RICHMOND, Va. — On the surface, the crossroads of Patterson Avenue and North Sheppard Street do not stand out from the rest of Richmond.
Cars come and go.
But upon closer inspection, this neighborhood might be the friendliest in all of Virginia.
“It is possibly the quirkiest part of the neighborhood yeah,” Carter Blough said.
Right outside the 7-Eleven in Richmond’s Museum District stands an altar dedicated to television legend Mr. Rogers.
Visitors pay homage to St. Fred The Neighborly in the most unlikely of places — an old phone booth.
“In the old days there used to be pay phones. I’m not sure if you knew about this, Greg. Now it has been turned into a shrine,” said Carter. “Be the person Mr. Rogers knew you could be. And you could light a candle should you wish. So.”
Carter Blough said the payphone disappeared years ago. The site morphed into a magnet for stickers and artwork since.
No one knows for sure when the altar to the public television icon popped up nor who is responsible.
“When I see this I thank God for artists,” said Sam Davis. “I think the using of the phone booth is a great recycling of the old phone booth.”
The original drawing accompanied by trinkets is a big hit with Sam, who lives in The Fan.
“I’ve never noticed the art before. It was not until St. Fred was pictured here that I noticed this and now I will come all of the time to see it,” said Sam.
Neighbor Josh Gunn passes the booth every day. He hopes the mystery creator steps out of the shadows to take a bow.
“Never seen the artist. Never seen a sticker get put up. Never seen anything get put into it. Nothing,” said Josh. “It’s fun to be a surprise, but it is kind of like but you also want to thank people that add a little joy to people’s lives.”
During his decades-long run, Fred Rogers was defined by his calming presence.
Abu Kahn lives a few doors down and can’t think of a more perfect patron saint for his slice of the city.
“The whole show was about being your friendly neighbor. And in turn, I think I grew up a friendly person and a friendly neighbor to the people around me,” said Abu. “Easily it has become our favorite piece of the neighborhood for me and my roommate. I got super excited when I saw this. I think he protects the neighborhood in some way.”
Patty Carr admires the artwork. But calls the shrine a stark reminder of the passage of so much time.
“It is extremely very creative,” said Patty. “But I’m sad to say that the correlation to this payphone not being in use and my age and Mr. Rogers is kind of a little sad.”
The last original Mr. Rogers’ Neighborhood show aired in 2001. The luminary passed away two years later at the age of 73. But in many ways, Mr. Rogers still inspires.
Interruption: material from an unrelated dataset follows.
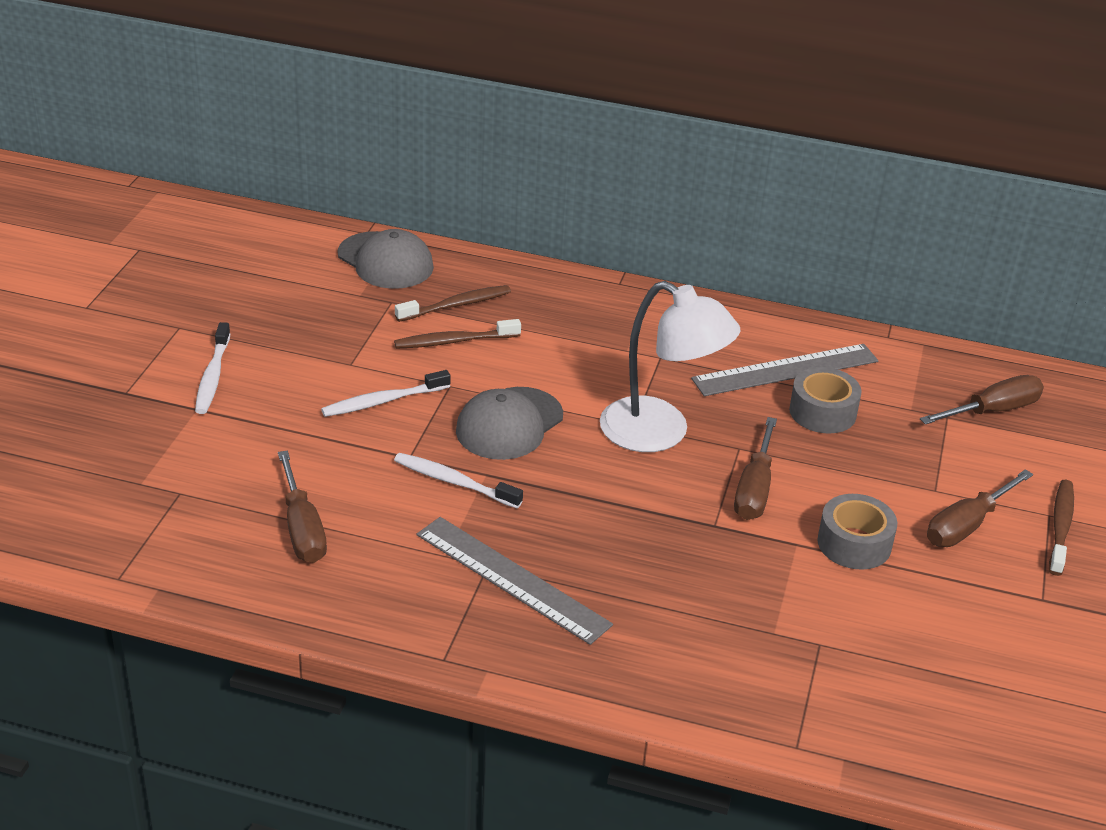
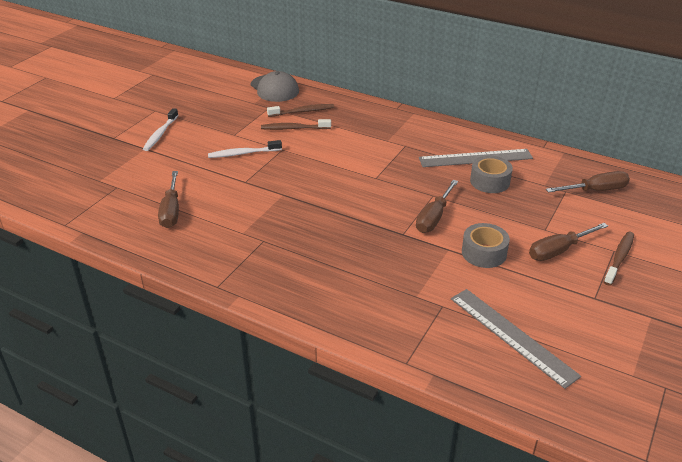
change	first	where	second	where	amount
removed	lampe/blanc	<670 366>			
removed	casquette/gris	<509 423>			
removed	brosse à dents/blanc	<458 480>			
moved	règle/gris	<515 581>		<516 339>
Josh Gunn said the soothing, sweater-wearing soul is needed now more than ever.
“I think even the younger generation has a clue who it is. I don’t think you need to be in your 40s or 50s to know Mr. Rogers and the impact he had,” said Josh. “As things get outdated I think that one thing that doesn’t get outdated is the idea that we need kindness.”
At this intersection of make believe, the shrine to Mr. Rogers probably is not going to boost property values. But more importantly, the saint living next door will always lift your spirits.
“He is not known for his combativeness. We could certainly use more Fred Rogers,” said Carter. “I think he should be theoretically ranking much higher each year that is the kind of guy you want in your neighborhood.”